_PROBLEM DETAILS:_ Transcribe all the records exactly and omit any images they hold.
--- DATA SUPPLIED Enclosed Below ---
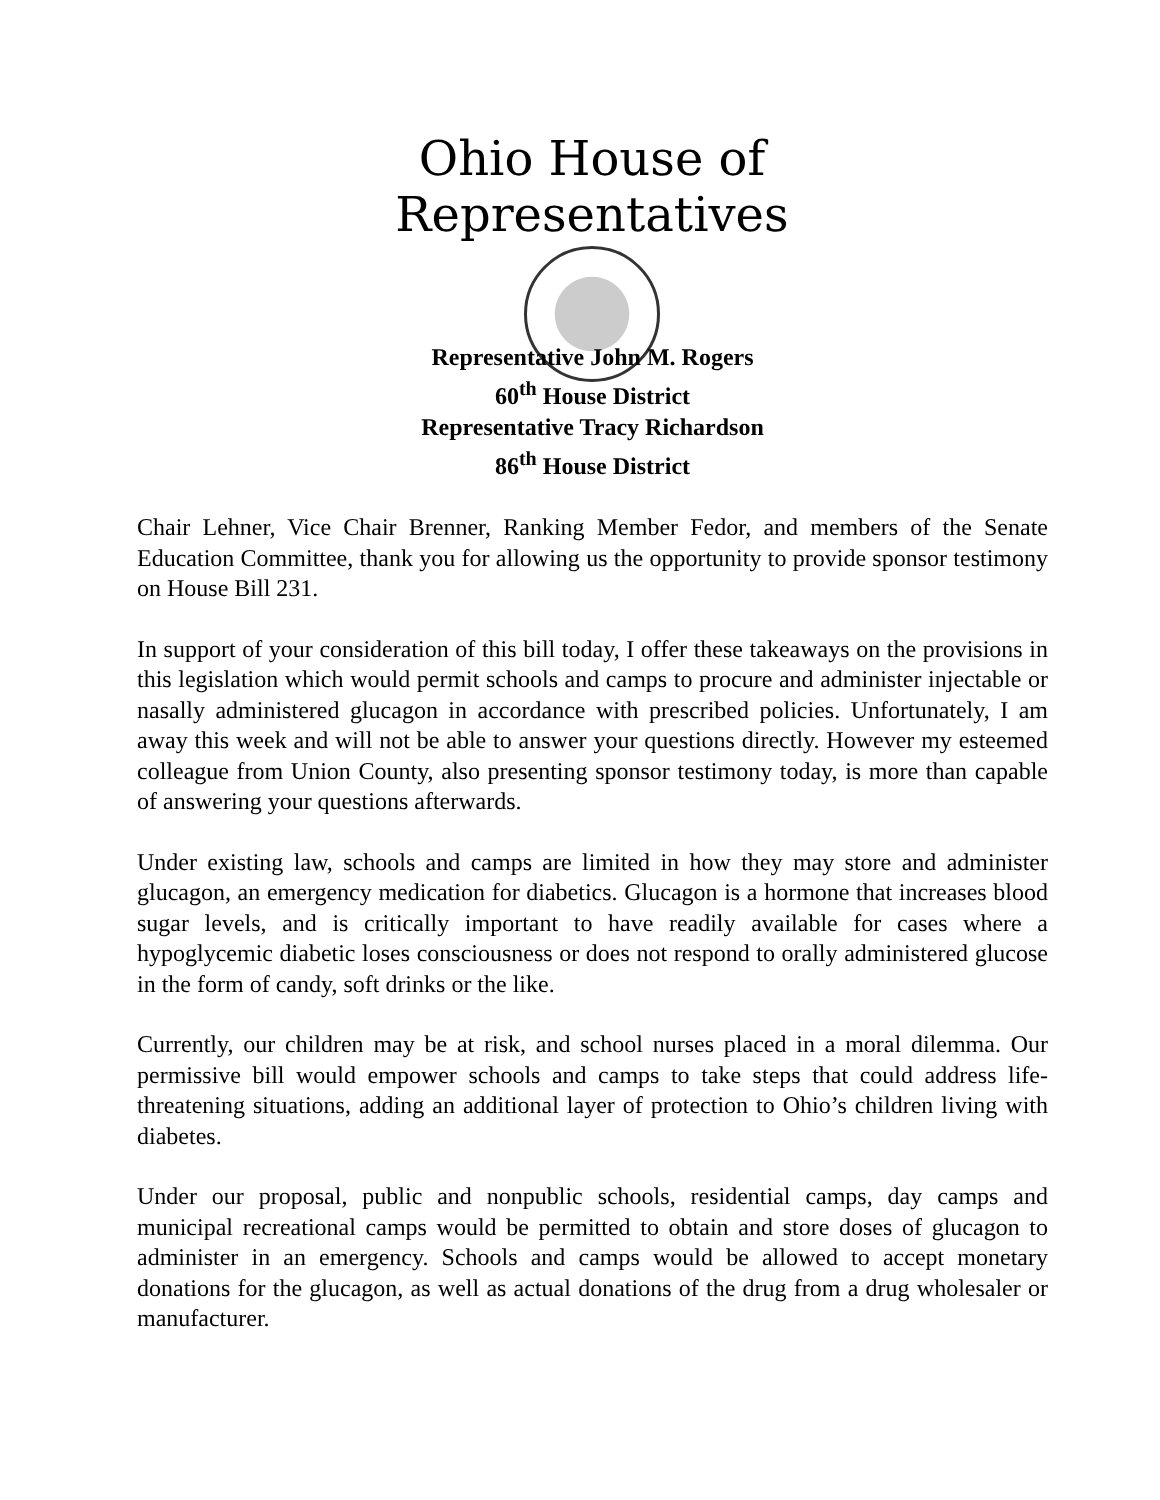Ohio House of Representatives
Representative John M. Rogers
60<sup>th</sup> House District
Representative Tracy Richardson
86<sup>th</sup> House District
Chair Lehner, Vice Chair Brenner, Ranking Member Fedor, and members of the Senate Education Committee, thank you for allowing us the opportunity to provide sponsor testimony on House Bill 231.
In support of your consideration of this bill today, I offer these takeaways on the provisions in this legislation which would permit schools and camps to procure and administer injectable or nasally administered glucagon in accordance with prescribed policies. Unfortunately, I am away this week and will not be able to answer your questions directly. However my esteemed colleague from Union County, also presenting sponsor testimony today, is more than capable of answering your questions afterwards.
Under existing law, schools and camps are limited in how they may store and administer glucagon, an emergency medication for diabetics. Glucagon is a hormone that increases blood sugar levels, and is critically important to have readily available for cases where a hypoglycemic diabetic loses consciousness or does not respond to orally administered glucose in the form of candy, soft drinks or the like.
Currently, our children may be at risk, and school nurses placed in a moral dilemma. Our permissive bill would empower schools and camps to take steps that could address life-threatening situations, adding an additional layer of protection to Ohio’s children living with diabetes.
Under our proposal, public and nonpublic schools, residential camps, day camps and municipal recreational camps would be permitted to obtain and store doses of glucagon to administer in an emergency. Schools and camps would be allowed to accept monetary donations for the glucagon, as well as actual donations of the drug from a drug wholesaler or manufacturer.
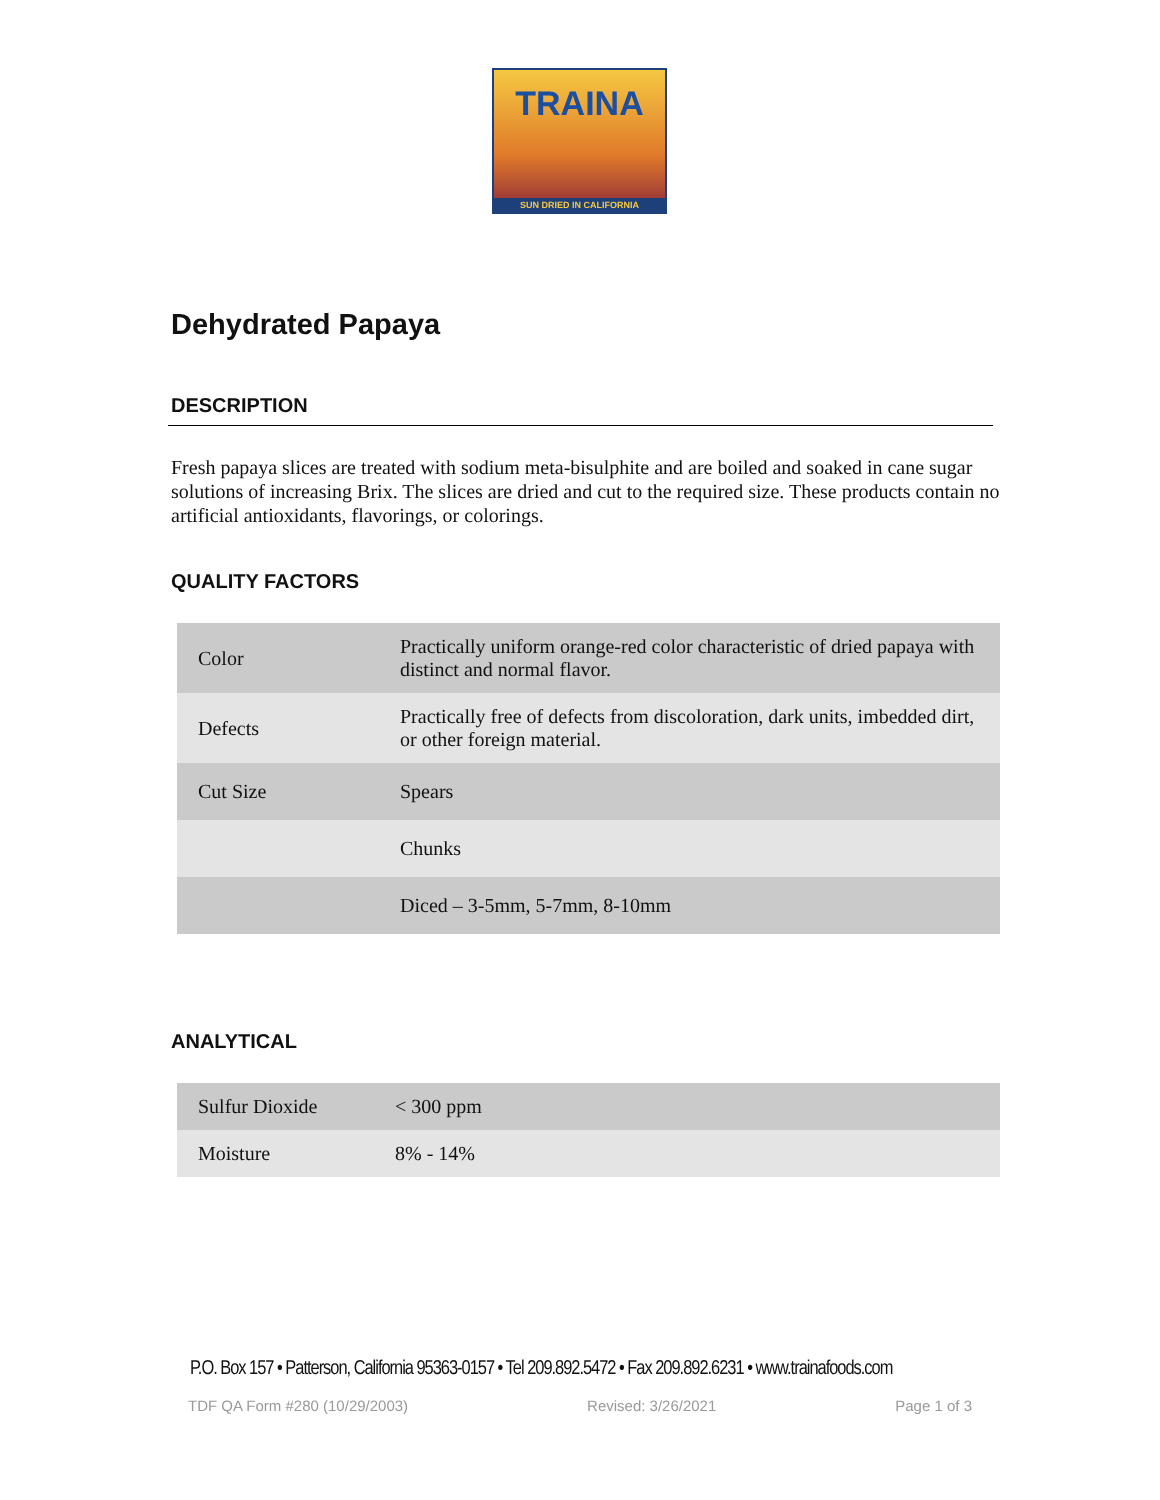TRAINA
SUN DRIED IN CALIFORNIA
Dehydrated Papaya
DESCRIPTION
Fresh papaya slices are treated with sodium meta-bisulphite and are boiled and soaked in cane sugar solutions of increasing Brix. The slices are dried and cut to the required size. These products contain no artificial antioxidants, flavorings, or colorings.
QUALITY FACTORS
| Color | Practically uniform orange-red color characteristic of dried papaya with distinct and normal flavor. |
| Defects | Practically free of defects from discoloration, dark units, imbedded dirt, or other foreign material. |
| Cut Size | Spears |
| | Chunks |
| | Diced – 3-5mm, 5-7mm, 8-10mm |
ANALYTICAL
| Sulfur Dioxide | < 300 ppm |
| Moisture | 8% - 14% |
P.O. Box 157 • Patterson, California 95363-0157 • Tel 209.892.5472 • Fax 209.892.6231 • www.trainafoods.com
TDF QA Form #280 (10/29/2003) Revised: 3/26/2021 Page 1 of 3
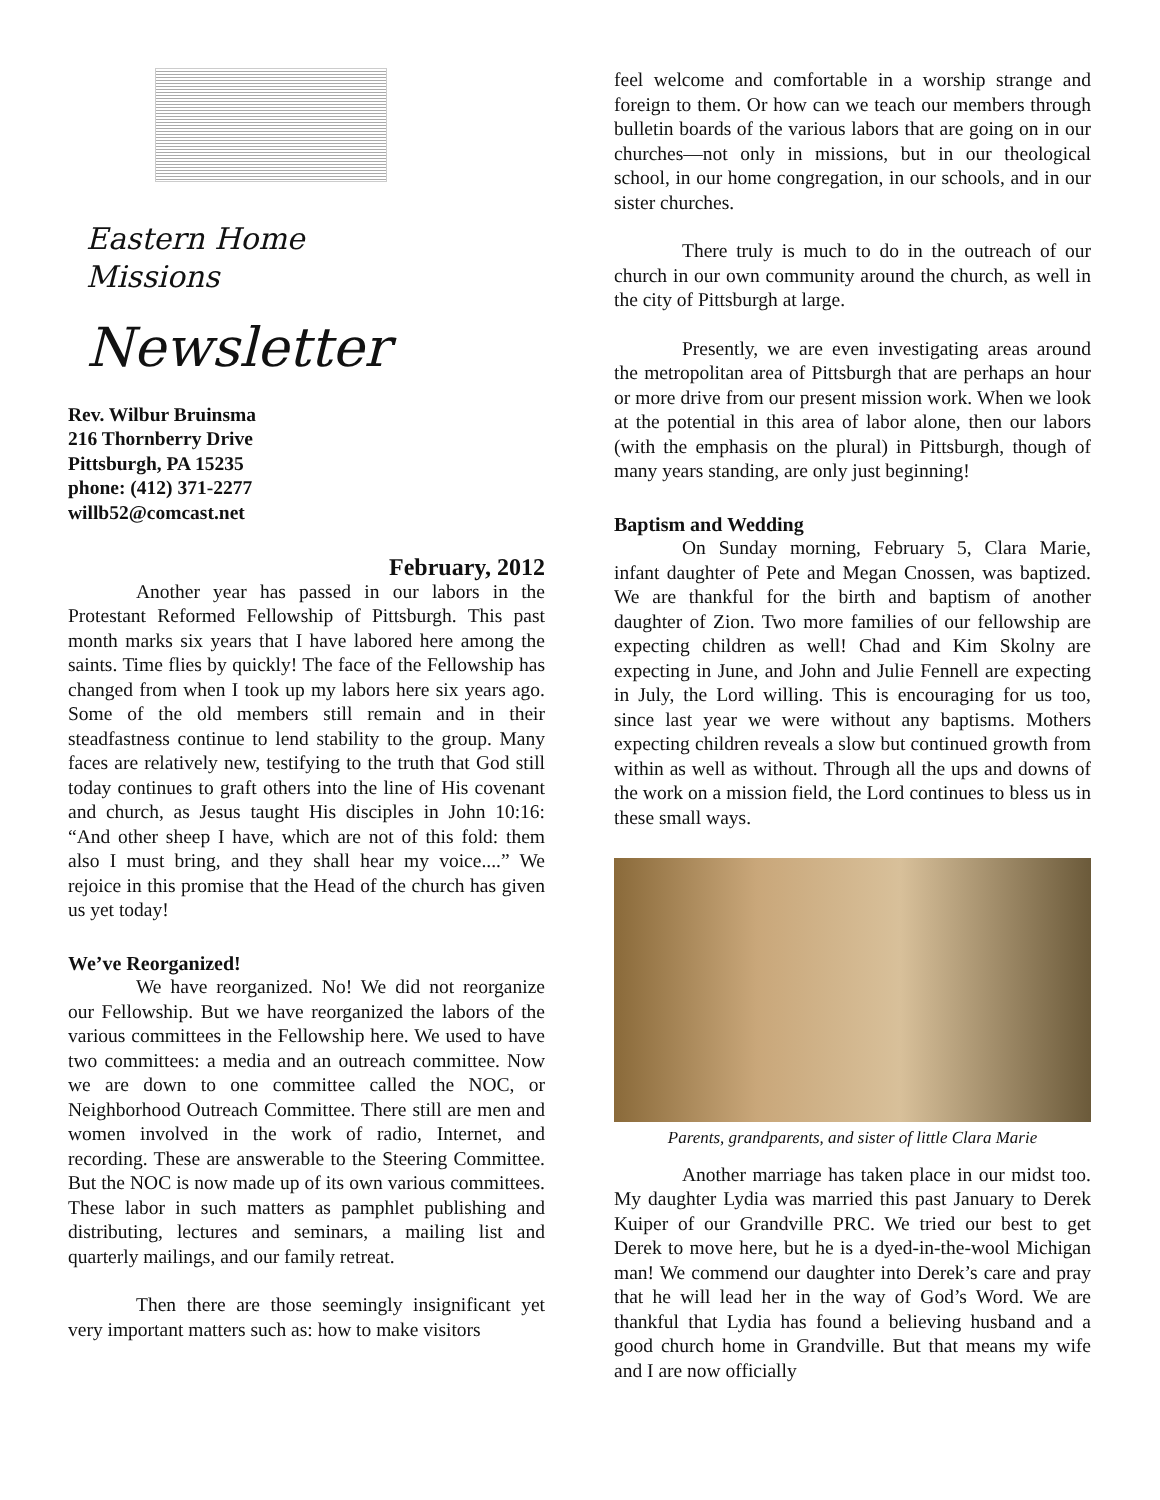Eastern Home
Missions
Newsletter
Rev. Wilbur Bruinsma
216 Thornberry Drive
Pittsburgh, PA 15235
phone: (412) 371-2277
willb52@comcast.net
February, 2012
Another year has passed in our labors in the Protestant Reformed Fellowship of Pittsburgh. This past month marks six years that I have labored here among the saints. Time flies by quickly! The face of the Fellowship has changed from when I took up my labors here six years ago. Some of the old members still remain and in their steadfastness continue to lend stability to the group. Many faces are relatively new, testifying to the truth that God still today continues to graft others into the line of His covenant and church, as Jesus taught His disciples in John 10:16: “And other sheep I have, which are not of this fold: them also I must bring, and they shall hear my voice....” We rejoice in this promise that the Head of the church has given us yet today!
We’ve Reorganized!
We have reorganized. No! We did not reorganize our Fellowship. But we have reorganized the labors of the various committees in the Fellowship here. We used to have two committees: a media and an outreach committee. Now we are down to one committee called the NOC, or Neighborhood Outreach Committee. There still are men and women involved in the work of radio, Internet, and recording. These are answerable to the Steering Committee. But the NOC is now made up of its own various committees. These labor in such matters as pamphlet publishing and distributing, lectures and seminars, a mailing list and quarterly mailings, and our family retreat.
Then there are those seemingly insignificant yet very important matters such as: how to make visitors
feel welcome and comfortable in a worship strange and foreign to them. Or how can we teach our members through bulletin boards of the various labors that are going on in our churches—not only in missions, but in our theological school, in our home congregation, in our schools, and in our sister churches.
There truly is much to do in the outreach of our church in our own community around the church, as well in the city of Pittsburgh at large.
Presently, we are even investigating areas around the metropolitan area of Pittsburgh that are perhaps an hour or more drive from our present mission work. When we look at the potential in this area of labor alone, then our labors (with the emphasis on the plural) in Pittsburgh, though of many years standing, are only just beginning!
Baptism and Wedding
On Sunday morning, February 5, Clara Marie, infant daughter of Pete and Megan Cnossen, was baptized. We are thankful for the birth and baptism of another daughter of Zion. Two more families of our fellowship are expecting children as well! Chad and Kim Skolny are expecting in June, and John and Julie Fennell are expecting in July, the Lord willing. This is encouraging for us too, since last year we were without any baptisms. Mothers expecting children reveals a slow but continued growth from within as well as without. Through all the ups and downs of the work on a mission field, the Lord continues to bless us in these small ways.
Parents, grandparents, and sister of little Clara Marie
Another marriage has taken place in our midst too. My daughter Lydia was married this past January to Derek Kuiper of our Grandville PRC. We tried our best to get Derek to move here, but he is a dyed-in-the-wool Michigan man! We commend our daughter into Derek’s care and pray that he will lead her in the way of God’s Word. We are thankful that Lydia has found a believing husband and a good church home in Grandville. But that means my wife and I are now officially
--- End of Enclosed DATA SUPPLIED ---
_ANSWER BOX:_
Ohio House of Representatives
Representative John M. Rogers
60<sup>th</sup> House District
Representative Tracy Richardson
86<sup>th</sup> House District
Chair Lehner, Vice Chair Brenner, Ranking Member Fedor, and members of the Senate Education Committee, thank you for allowing us the opportunity to provide sponsor testimony on House Bill 231.
In support of your consideration of this bill today, I offer these takeaways on the provisions in this legislation which would permit schools and camps to procure and administer injectable or nasally administered glucagon in accordance with prescribed policies. Unfortunately, I am away this week and will not be able to answer your questions directly. However my esteemed colleague from Union County, also presenting sponsor testimony today, is more than capable of answering your questions afterwards.
Under existing law, schools and camps are limited in how they may store and administer glucagon, an emergency medication for diabetics. Glucagon is a hormone that increases blood sugar levels, and is critically important to have readily available for cases where a hypoglycemic diabetic loses consciousness or does not respond to orally administered glucose in the form of candy, soft drinks or the like.
Currently, our children may be at risk, and school nurses placed in a moral dilemma. Our permissive bill would empower schools and camps to take steps that could address life-threatening situations, adding an additional layer of protection to Ohio’s children living with diabetes.
Under our proposal, public and nonpublic schools, residential camps, day camps and municipal recreational camps would be permitted to obtain and store doses of glucagon to administer in an emergency. Schools and camps would be allowed to accept monetary donations for the glucagon, as well as actual donations of the drug from a drug wholesaler or manufacturer.
TRAINA
SUN DRIED IN CALIFORNIA
Dehydrated Papaya
DESCRIPTION
Fresh papaya slices are treated with sodium meta-bisulphite and are boiled and soaked in cane sugar solutions of increasing Brix. The slices are dried and cut to the required size. These products contain no artificial antioxidants, flavorings, or colorings.
QUALITY FACTORS
| Color | Practically uniform orange-red color characteristic of dried papaya with distinct and normal flavor. |
| Defects | Practically free of defects from discoloration, dark units, imbedded dirt, or other foreign material. |
| Cut Size | Spears |
| | Chunks |
| | Diced – 3-5mm, 5-7mm, 8-10mm |
ANALYTICAL
| Sulfur Dioxide | < 300 ppm |
| Moisture | 8% - 14% |
P.O. Box 157 • Patterson, California 95363-0157 • Tel 209.892.5472 • Fax 209.892.6231 • www.trainafoods.com
TDF QA Form #280 (10/29/2003) Revised: 3/26/2021 Page 1 of 3
Eastern Home
Missions
Newsletter
Rev. Wilbur Bruinsma
216 Thornberry Drive
Pittsburgh, PA 15235
phone: (412) 371-2277
willb52@comcast.net
February, 2012
Another year has passed in our labors in the Protestant Reformed Fellowship of Pittsburgh. This past month marks six years that I have labored here among the saints. Time flies by quickly! The face of the Fellowship has changed from when I took up my labors here six years ago. Some of the old members still remain and in their steadfastness continue to lend stability to the group. Many faces are relatively new, testifying to the truth that God still today continues to graft others into the line of His covenant and church, as Jesus taught His disciples in John 10:16: “And other sheep I have, which are not of this fold: them also I must bring, and they shall hear my voice....” We rejoice in this promise that the Head of the church has given us yet today!
We’ve Reorganized!
We have reorganized. No! We did not reorganize our Fellowship. But we have reorganized the labors of the various committees in the Fellowship here. We used to have two committees: a media and an outreach committee. Now we are down to one committee called the NOC, or Neighborhood Outreach Committee. There still are men and women involved in the work of radio, Internet, and recording. These are answerable to the Steering Committee. But the NOC is now made up of its own various committees. These labor in such matters as pamphlet publishing and distributing, lectures and seminars, a mailing list and quarterly mailings, and our family retreat.
Then there are those seemingly insignificant yet very important matters such as: how to make visitors
feel welcome and comfortable in a worship strange and foreign to them. Or how can we teach our members through bulletin boards of the various labors that are going on in our churches—not only in missions, but in our theological school, in our home congregation, in our schools, and in our sister churches.
There truly is much to do in the outreach of our church in our own community around the church, as well in the city of Pittsburgh at large.
Presently, we are even investigating areas around the metropolitan area of Pittsburgh that are perhaps an hour or more drive from our present mission work. When we look at the potential in this area of labor alone, then our labors (with the emphasis on the plural) in Pittsburgh, though of many years standing, are only just beginning!
Baptism and Wedding
On Sunday morning, February 5, Clara Marie, infant daughter of Pete and Megan Cnossen, was baptized. We are thankful for the birth and baptism of another daughter of Zion. Two more families of our fellowship are expecting children as well! Chad and Kim Skolny are expecting in June, and John and Julie Fennell are expecting in July, the Lord willing. This is encouraging for us too, since last year we were without any baptisms. Mothers expecting children reveals a slow but continued growth from within as well as without. Through all the ups and downs of the work on a mission field, the Lord continues to bless us in these small ways.
Parents, grandparents, and sister of little Clara Marie
Another marriage has taken place in our midst too. My daughter Lydia was married this past January to Derek Kuiper of our Grandville PRC. We tried our best to get Derek to move here, but he is a dyed-in-the-wool Michigan man! We commend our daughter into Derek’s care and pray that he will lead her in the way of God’s Word. We are thankful that Lydia has found a believing husband and a good church home in Grandville. But that means my wife and I are now officially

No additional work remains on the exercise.